Collection entries
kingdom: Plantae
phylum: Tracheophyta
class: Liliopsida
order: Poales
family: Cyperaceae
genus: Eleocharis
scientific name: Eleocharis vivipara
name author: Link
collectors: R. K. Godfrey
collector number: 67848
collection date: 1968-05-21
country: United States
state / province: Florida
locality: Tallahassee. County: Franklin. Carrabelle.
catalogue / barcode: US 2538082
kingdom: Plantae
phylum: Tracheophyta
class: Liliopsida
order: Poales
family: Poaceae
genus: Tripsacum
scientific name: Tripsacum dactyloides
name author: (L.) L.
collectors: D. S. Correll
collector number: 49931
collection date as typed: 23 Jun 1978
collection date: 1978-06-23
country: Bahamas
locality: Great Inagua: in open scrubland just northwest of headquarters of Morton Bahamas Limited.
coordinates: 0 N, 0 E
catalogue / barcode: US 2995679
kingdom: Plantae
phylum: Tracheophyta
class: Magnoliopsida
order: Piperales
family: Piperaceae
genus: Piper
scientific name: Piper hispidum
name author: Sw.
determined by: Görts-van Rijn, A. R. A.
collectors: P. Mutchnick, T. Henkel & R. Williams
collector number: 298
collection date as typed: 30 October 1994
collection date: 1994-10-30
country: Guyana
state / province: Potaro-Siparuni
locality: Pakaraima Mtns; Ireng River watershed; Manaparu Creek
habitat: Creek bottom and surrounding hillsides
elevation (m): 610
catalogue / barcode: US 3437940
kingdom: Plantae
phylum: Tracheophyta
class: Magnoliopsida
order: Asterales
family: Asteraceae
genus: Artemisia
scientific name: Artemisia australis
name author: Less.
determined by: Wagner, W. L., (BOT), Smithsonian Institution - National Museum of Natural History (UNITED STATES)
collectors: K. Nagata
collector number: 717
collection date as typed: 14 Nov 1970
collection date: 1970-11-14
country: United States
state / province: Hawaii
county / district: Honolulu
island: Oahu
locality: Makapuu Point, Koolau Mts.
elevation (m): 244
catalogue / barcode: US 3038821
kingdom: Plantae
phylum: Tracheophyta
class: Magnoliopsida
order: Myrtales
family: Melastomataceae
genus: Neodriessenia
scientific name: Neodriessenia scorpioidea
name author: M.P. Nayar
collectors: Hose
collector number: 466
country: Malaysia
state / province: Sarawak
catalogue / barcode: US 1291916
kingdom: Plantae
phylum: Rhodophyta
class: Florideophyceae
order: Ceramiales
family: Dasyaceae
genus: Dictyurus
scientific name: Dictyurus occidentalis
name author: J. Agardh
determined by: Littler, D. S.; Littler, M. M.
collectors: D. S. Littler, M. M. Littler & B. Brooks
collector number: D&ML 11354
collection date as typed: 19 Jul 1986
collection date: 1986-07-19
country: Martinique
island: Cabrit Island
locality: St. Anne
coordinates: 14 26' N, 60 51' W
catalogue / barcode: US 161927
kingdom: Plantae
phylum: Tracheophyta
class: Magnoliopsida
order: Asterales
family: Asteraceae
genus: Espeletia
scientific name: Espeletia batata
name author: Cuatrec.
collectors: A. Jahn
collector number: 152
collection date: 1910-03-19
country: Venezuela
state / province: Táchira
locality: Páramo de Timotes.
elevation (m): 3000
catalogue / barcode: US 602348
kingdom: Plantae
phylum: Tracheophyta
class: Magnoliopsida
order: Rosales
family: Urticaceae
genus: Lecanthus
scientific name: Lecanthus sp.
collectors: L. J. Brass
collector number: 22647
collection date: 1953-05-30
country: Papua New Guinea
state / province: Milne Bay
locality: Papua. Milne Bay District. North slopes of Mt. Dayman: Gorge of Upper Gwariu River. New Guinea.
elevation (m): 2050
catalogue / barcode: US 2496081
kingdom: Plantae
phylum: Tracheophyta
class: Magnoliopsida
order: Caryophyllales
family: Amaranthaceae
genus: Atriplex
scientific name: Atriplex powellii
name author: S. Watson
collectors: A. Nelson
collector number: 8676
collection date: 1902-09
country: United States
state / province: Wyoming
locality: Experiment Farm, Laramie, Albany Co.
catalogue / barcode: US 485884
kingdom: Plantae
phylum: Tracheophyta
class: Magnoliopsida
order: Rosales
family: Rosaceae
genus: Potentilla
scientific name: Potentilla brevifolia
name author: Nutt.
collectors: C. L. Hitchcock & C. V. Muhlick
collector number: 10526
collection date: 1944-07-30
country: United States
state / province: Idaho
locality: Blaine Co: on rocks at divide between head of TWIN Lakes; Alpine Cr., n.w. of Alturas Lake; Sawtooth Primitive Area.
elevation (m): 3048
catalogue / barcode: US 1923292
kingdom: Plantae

**What this task involves:** Reproduce the listing above, changing every "catalogue / barcode" to "catalog number" and leaving everything else as it is.

**The result:**
kingdom: Plantae
phylum: Tracheophyta
class: Liliopsida
order: Poales
family: Cyperaceae
genus: Eleocharis
scientific name: Eleocharis vivipara
name author: Link
collectors: R. K. Godfrey
collector number: 67848
collection date: 1968-05-21
country: United States
state / province: Florida
locality: Tallahassee. County: Franklin. Carrabelle.
catalog number: US 2538082
kingdom: Plantae
phylum: Tracheophyta
class: Liliopsida
order: Poales
family: Poaceae
genus: Tripsacum
scientific name: Tripsacum dactyloides
name author: (L.) L.
collectors: D. S. Correll
collector number: 49931
collection date as typed: 23 Jun 1978
collection date: 1978-06-23
country: Bahamas
locality: Great Inagua: in open scrubland just northwest of headquarters of Morton Bahamas Limited.
coordinates: 0 N, 0 E
catalog number: US 2995679
kingdom: Plantae
phylum: Tracheophyta
class: Magnoliopsida
order: Piperales
family: Piperaceae
genus: Piper
scientific name: Piper hispidum
name author: Sw.
determined by: Görts-van Rijn, A. R. A.
collectors: P. Mutchnick, T. Henkel & R. Williams
collector number: 298
collection date as typed: 30 October 1994
collection date: 1994-10-30
country: Guyana
state / province: Potaro-Siparuni
locality: Pakaraima Mtns; Ireng River watershed; Manaparu Creek
habitat: Creek bottom and surrounding hillsides
elevation (m): 610
catalog number: US 3437940
kingdom: Plantae
phylum: Tracheophyta
class: Magnoliopsida
order: Asterales
family: Asteraceae
genus: Artemisia
scientific name: Artemisia australis
name author: Less.
determined by: Wagner, W. L., (BOT), Smithsonian Institution - National Museum of Natural History (UNITED STATES)
collectors: K. Nagata
collector number: 717
collection date as typed: 14 Nov 1970
collection date: 1970-11-14
country: United States
state / province: Hawaii
county / district: Honolulu
island: Oahu
locality: Makapuu Point, Koolau Mts.
elevation (m): 244
catalog number: US 3038821
kingdom: Plantae
phylum: Tracheophyta
class: Magnoliopsida
order: Myrtales
family: Melastomataceae
genus: Neodriessenia
scientific name: Neodriessenia scorpioidea
name author: M.P. Nayar
collectors: Hose
collector number: 466
country: Malaysia
state / province: Sarawak
catalog number: US 1291916
kingdom: Plantae
phylum: Rhodophyta
class: Florideophyceae
order: Ceramiales
family: Dasyaceae
genus: Dictyurus
scientific name: Dictyurus occidentalis
name author: J. Agardh
determined by: Littler, D. S.; Littler, M. M.
collectors: D. S. Littler, M. M. Littler & B. Brooks
collector number: D&ML 11354
collection date as typed: 19 Jul 1986
collection date: 1986-07-19
country: Martinique
island: Cabrit Island
locality: St. Anne
coordinates: 14 26' N, 60 51' W
catalog number: US 161927
kingdom: Plantae
phylum: Tracheophyta
class: Magnoliopsida
order: Asterales
family: Asteraceae
genus: Espeletia
scientific name: Espeletia batata
name author: Cuatrec.
collectors: A. Jahn
collector number: 152
collection date: 1910-03-19
country: Venezuela
state / province: Táchira
locality: Páramo de Timotes.
elevation (m): 3000
catalog number: US 602348
kingdom: Plantae
phylum: Tracheophyta
class: Magnoliopsida
order: Rosales
family: Urticaceae
genus: Lecanthus
scientific name: Lecanthus sp.
collectors: L. J. Brass
collector number: 22647
collection date: 1953-05-30
country: Papua New Guinea
state / province: Milne Bay
locality: Papua. Milne Bay District. North slopes of Mt. Dayman: Gorge of Upper Gwariu River. New Guinea.
elevation (m): 2050
catalog number: US 2496081
kingdom: Plantae
phylum: Tracheophyta
class: Magnoliopsida
order: Caryophyllales
family: Amaranthaceae
genus: Atriplex
scientific name: Atriplex powellii
name author: S. Watson
collectors: A. Nelson
collector number: 8676
collection date: 1902-09
country: United States
state / province: Wyoming
locality: Experiment Farm, Laramie, Albany Co.
catalog number: US 485884
kingdom: Plantae
phylum: Tracheophyta
class: Magnoliopsida
order: Rosales
family: Rosaceae
genus: Potentilla
scientific name: Potentilla brevifolia
name author: Nutt.
collectors: C. L. Hitchcock & C. V. Muhlick
collector number: 10526
collection date: 1944-07-30
country: United States
state / province: Idaho
locality: Blaine Co: on rocks at divide between head of TWIN Lakes; Alpine Cr., n.w. of Alturas Lake; Sawtooth Primitive Area.
elevation (m): 3048
catalog number: US 1923292
kingdom: Plantae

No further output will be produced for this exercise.